• **Excerpts from a dataset**:
==========
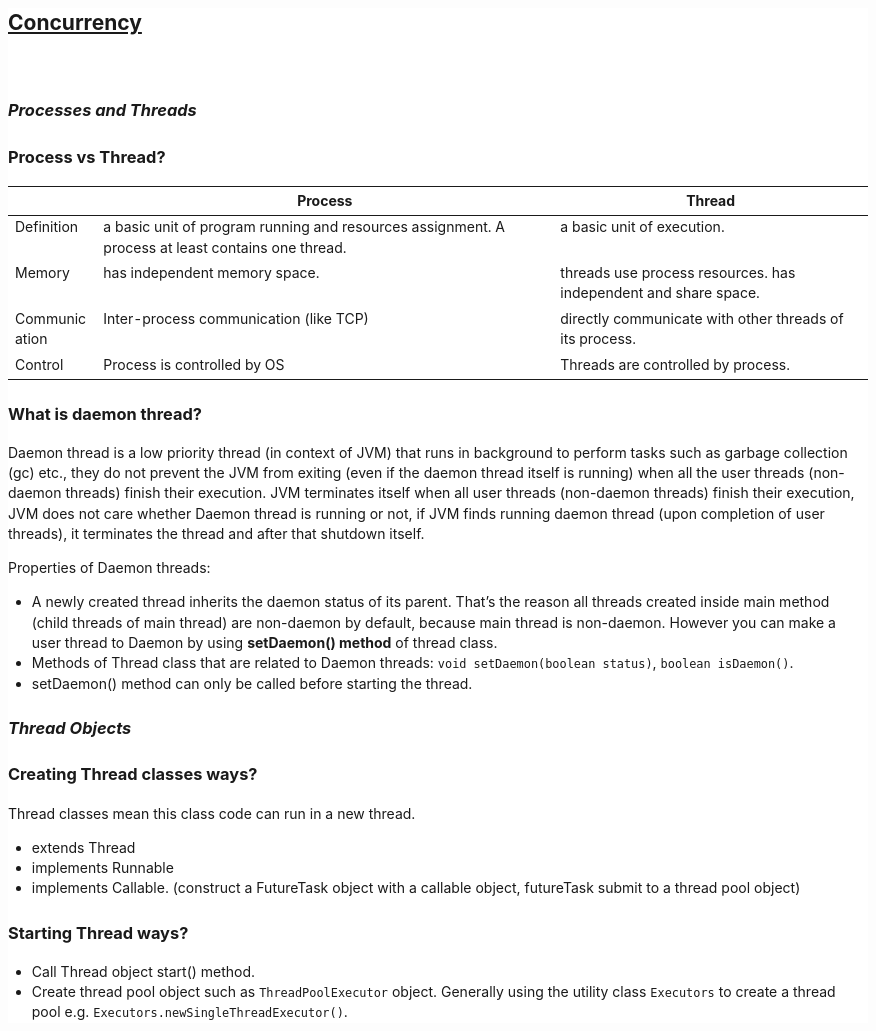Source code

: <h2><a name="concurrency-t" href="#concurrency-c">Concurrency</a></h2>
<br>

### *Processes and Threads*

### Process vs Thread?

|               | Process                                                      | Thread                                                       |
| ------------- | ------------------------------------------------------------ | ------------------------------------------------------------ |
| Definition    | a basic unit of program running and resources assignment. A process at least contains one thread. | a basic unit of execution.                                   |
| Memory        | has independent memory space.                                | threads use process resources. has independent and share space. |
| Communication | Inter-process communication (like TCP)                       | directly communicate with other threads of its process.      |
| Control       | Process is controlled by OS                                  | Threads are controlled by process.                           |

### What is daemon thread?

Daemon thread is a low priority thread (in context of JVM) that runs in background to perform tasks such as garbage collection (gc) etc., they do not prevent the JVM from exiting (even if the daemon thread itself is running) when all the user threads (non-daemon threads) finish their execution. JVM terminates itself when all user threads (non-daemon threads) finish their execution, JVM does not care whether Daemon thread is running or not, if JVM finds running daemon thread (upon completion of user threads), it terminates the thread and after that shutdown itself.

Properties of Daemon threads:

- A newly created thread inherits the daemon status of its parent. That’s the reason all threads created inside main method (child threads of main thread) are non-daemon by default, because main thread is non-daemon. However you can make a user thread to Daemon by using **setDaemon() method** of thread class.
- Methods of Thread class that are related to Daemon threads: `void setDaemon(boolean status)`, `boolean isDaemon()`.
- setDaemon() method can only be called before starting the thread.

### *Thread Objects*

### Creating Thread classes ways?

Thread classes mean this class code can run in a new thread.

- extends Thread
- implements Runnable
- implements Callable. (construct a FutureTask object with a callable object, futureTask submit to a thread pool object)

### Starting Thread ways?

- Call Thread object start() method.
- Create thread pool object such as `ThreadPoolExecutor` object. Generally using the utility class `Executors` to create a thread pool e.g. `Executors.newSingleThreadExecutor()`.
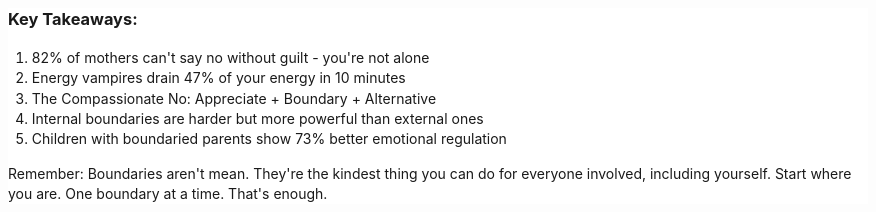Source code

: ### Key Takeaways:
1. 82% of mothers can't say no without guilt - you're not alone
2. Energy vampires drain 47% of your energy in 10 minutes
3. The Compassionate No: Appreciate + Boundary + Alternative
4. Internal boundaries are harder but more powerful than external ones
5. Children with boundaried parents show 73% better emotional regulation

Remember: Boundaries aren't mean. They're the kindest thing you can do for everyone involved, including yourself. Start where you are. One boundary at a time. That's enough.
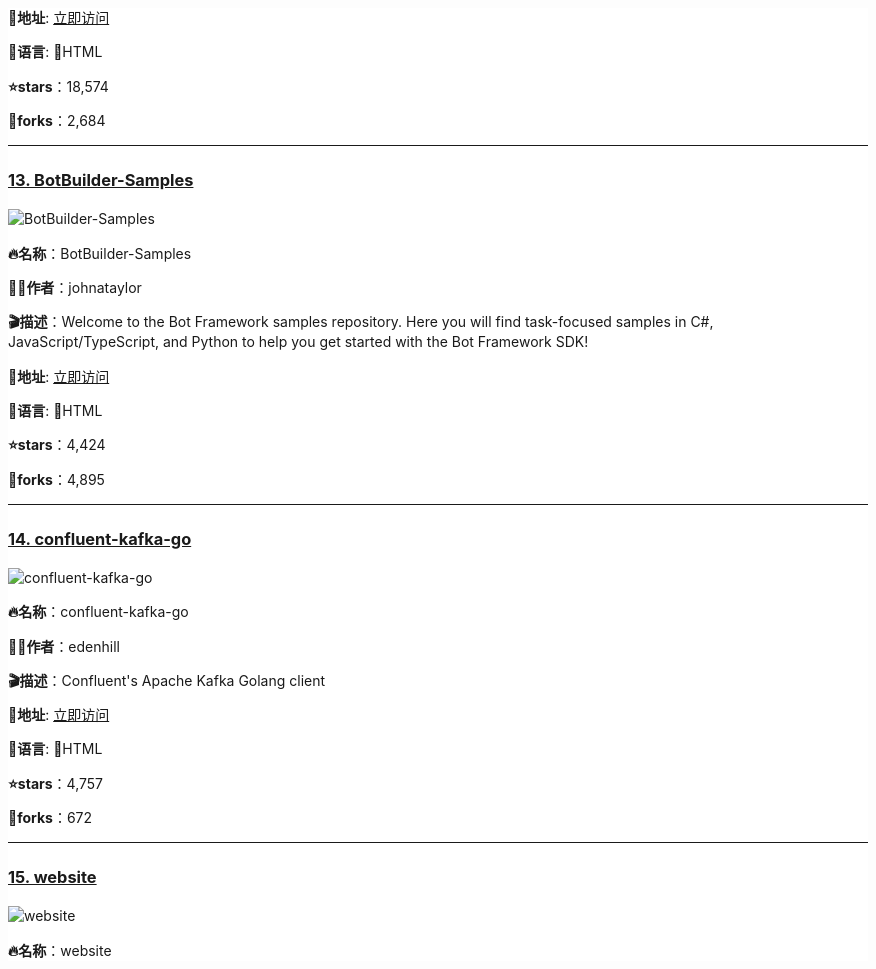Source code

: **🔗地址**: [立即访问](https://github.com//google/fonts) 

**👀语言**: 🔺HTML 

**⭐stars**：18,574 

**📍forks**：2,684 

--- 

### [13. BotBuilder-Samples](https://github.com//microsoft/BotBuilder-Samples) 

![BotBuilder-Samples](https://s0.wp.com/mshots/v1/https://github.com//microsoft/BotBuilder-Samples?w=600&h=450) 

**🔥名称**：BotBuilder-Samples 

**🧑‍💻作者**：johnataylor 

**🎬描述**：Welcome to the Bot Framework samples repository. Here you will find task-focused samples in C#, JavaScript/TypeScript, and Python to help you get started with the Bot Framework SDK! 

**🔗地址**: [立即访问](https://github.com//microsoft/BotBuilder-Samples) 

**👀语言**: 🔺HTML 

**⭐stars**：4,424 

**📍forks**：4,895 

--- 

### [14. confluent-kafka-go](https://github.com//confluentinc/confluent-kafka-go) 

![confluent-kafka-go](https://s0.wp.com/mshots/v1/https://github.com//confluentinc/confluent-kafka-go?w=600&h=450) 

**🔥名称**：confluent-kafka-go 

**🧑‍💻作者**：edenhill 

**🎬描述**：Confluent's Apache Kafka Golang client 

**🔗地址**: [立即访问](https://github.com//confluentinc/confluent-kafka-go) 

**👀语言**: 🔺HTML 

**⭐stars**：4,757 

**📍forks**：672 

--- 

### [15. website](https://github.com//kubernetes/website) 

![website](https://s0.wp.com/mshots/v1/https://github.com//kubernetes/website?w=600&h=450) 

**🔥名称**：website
==========
• **Work instructions**: Copy the lines exactly as they appear from the opening of the entries above through the line with "share space. |", excluding all pictures.

• **Answer for this exercise**:
Source code

: <h2><a name="concurrency-t" href="#concurrency-c">Concurrency</a></h2>
<br>

### *Processes and Threads*

### Process vs Thread?

|               | Process                                                      | Thread                                                       |
| ------------- | ------------------------------------------------------------ | ------------------------------------------------------------ |
| Definition    | a basic unit of program running and resources assignment. A process at least contains one thread. | a basic unit of execution.                                   |
| Memory        | has independent memory space.                                | threads use process resources. has independent and share space. |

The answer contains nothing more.